- **TASK DIRECTIONS**
Report each line of the data below that contains the word "Local", copying every such line in full.

- **INFORMATION PROVIDED**
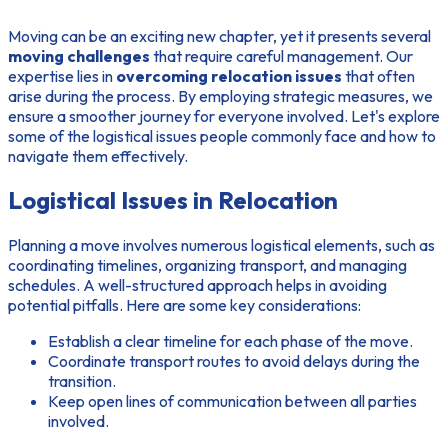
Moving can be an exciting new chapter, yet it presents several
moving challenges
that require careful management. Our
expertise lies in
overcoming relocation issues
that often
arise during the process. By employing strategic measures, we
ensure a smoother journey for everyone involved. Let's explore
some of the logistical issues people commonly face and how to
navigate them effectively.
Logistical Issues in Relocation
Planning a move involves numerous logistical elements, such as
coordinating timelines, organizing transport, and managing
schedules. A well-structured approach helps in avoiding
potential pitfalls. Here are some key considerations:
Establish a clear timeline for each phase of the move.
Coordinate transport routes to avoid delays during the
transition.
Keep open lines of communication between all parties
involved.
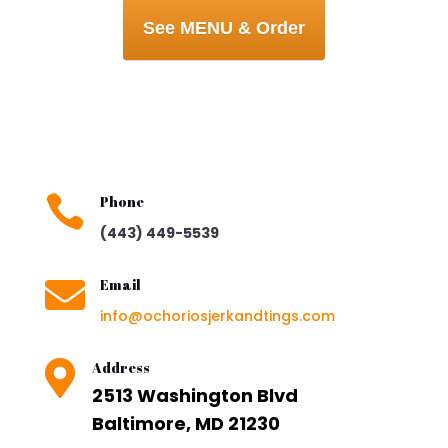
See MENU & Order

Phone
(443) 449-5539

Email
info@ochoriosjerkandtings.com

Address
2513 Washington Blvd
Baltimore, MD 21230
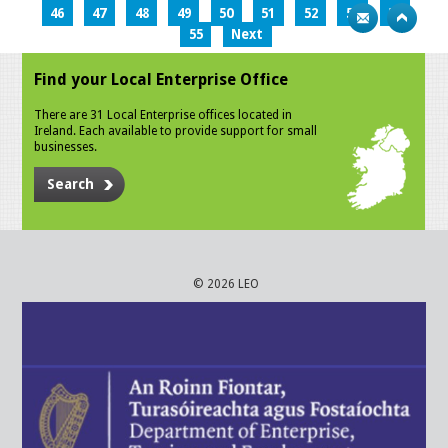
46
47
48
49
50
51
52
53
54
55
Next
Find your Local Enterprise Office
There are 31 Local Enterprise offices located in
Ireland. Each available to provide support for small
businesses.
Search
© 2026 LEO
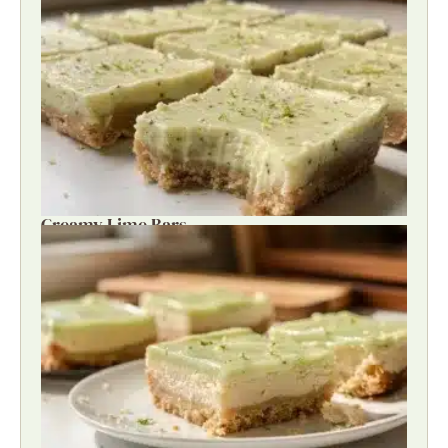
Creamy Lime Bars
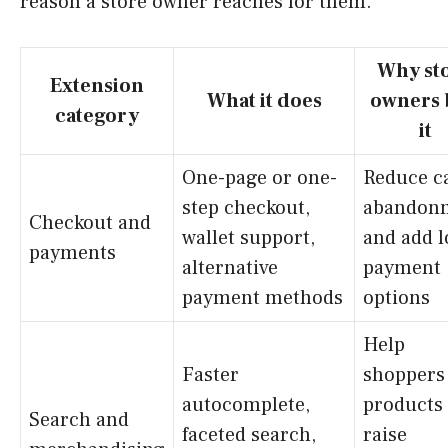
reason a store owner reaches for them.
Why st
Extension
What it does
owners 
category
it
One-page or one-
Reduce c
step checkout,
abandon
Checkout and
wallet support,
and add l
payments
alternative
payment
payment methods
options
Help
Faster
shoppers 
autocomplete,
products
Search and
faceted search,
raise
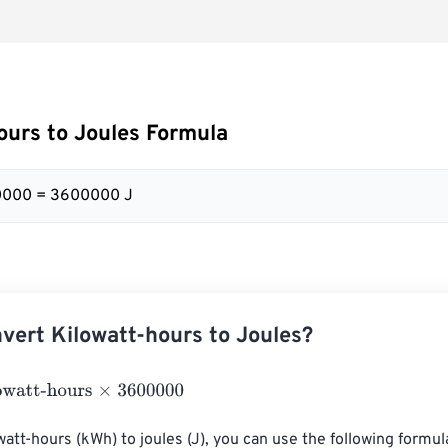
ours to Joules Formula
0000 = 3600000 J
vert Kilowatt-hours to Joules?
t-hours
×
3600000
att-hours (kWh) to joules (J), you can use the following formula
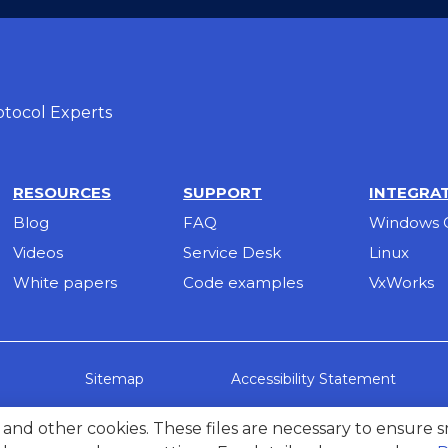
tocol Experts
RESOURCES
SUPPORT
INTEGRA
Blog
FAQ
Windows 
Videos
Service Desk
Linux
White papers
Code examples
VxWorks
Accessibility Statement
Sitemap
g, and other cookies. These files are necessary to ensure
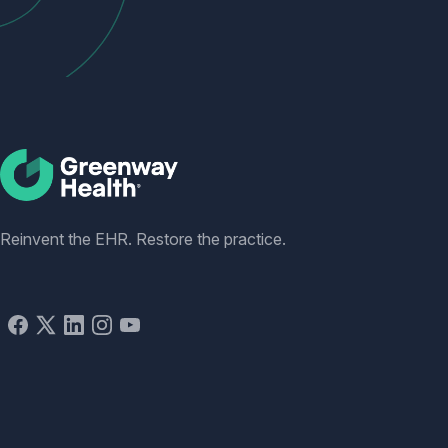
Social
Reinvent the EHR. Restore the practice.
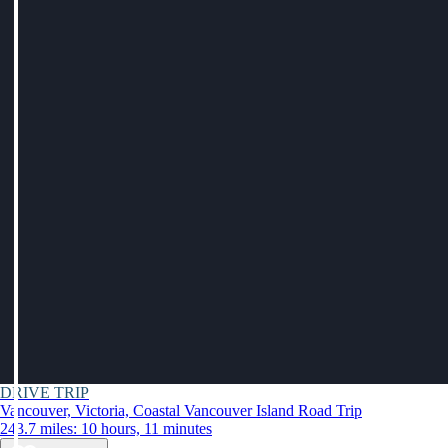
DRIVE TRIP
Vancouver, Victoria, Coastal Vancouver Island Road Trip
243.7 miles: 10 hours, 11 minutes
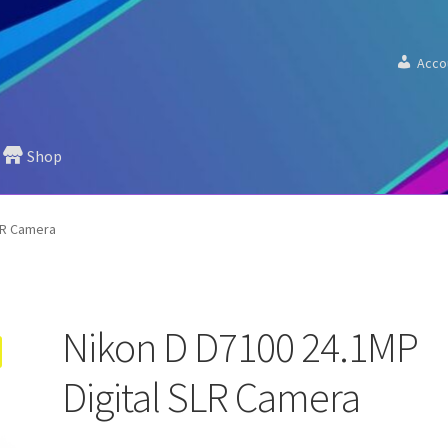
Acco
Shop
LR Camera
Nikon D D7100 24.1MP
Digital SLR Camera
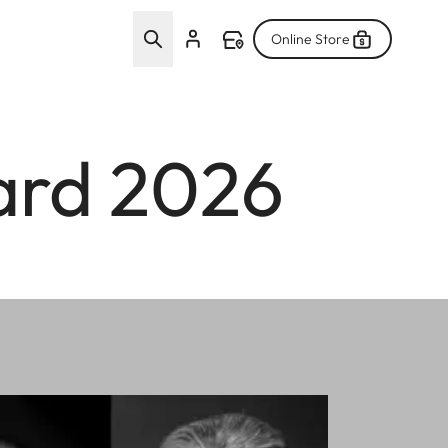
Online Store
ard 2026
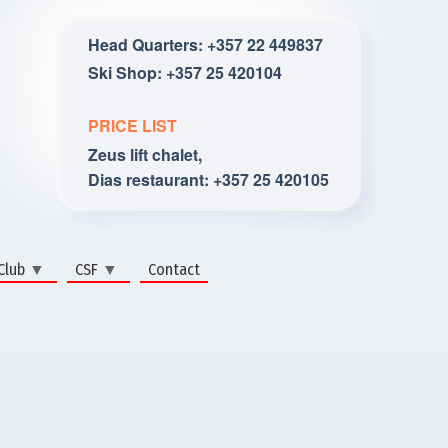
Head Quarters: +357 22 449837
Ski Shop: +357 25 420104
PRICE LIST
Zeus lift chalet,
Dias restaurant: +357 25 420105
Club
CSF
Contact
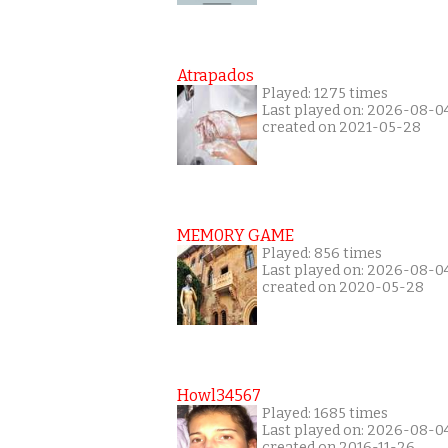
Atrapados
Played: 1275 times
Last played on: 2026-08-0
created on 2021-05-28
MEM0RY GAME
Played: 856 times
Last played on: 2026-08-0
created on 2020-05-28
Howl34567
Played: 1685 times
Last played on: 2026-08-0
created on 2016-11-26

- **TASK OUTPUT**
Find your Local Enterprise Office
There are 31 Local Enterprise offices located in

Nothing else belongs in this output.